Il fatto che si tenga una sessione speciale a pochi mesi dalla sospensione formale del negoziato è un buon segnale. Se il 3 marzo sarà firmato un Trattato forte, allora l’obiettivo 30 x 30 sarà ancora a portata di mano. Greenpeace auspica che i governi tornino al negoziato pronti anche ai compromessi necessari per arrivare a un trattato efficace: siamo già ai tempi supplementari. Questa è l’ultima occasione e i governi non possono fallire.
Un gruppo di oltre cinquanta Paesi, la High Ambition Coalition (che comprende i Paesi dell’Unione Europea, quindi anche l’Italia) aveva promesso un Trattato entro il 2022, ma senza riuscirci. Molti autoproclamati “campioni degli oceani” del Nord del mondo hanno rifiutato di accettare compromessi su punti importanti, come gli aspetti finanziari o la condivisione dei benefici economici ricavati dalle risorse genetiche degli organismi marini.

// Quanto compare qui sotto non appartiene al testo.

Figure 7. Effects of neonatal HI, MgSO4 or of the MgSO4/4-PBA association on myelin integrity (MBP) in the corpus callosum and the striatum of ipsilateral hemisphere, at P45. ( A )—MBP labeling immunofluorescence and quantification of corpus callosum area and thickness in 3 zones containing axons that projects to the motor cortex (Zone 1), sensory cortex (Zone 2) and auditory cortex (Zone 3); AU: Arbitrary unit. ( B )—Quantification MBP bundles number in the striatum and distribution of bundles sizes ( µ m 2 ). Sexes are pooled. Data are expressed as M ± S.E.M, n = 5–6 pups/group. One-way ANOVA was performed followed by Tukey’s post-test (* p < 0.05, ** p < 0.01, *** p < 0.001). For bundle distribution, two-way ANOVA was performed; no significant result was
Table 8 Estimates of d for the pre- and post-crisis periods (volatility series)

Su questi punti, come su quelli relativi alla cooperazione e capacity building, si gioca il negoziato e spetta anzitutto ai Paesi del Nord del mondo risolvere l’impasse e proporre offerte negoziali credibili ai Paesi del Sud.
Greenpeace chiede che l’obiettivo principale del Trattato sia la realizzazione di una rete globale di aree marine protette che copra almeno il 30 per cento degli oceani. Un Trattato forte deve poter definire Santuari a protezione integrale nelle acque internazionali e la Conferenza delle Parti (CoP) creata dal Trattato deve poter prendere decisioni rispetto a ogni possibile minaccia alle future aree protette in acque internazionali: dalla pesca, all’inquinamento e alle estrazioni minerarie. La CoP deve inoltre poter operare con decisioni prese a maggioranza, senza la minaccia di restare paralizzata dai veti di uno o pochi Paesi.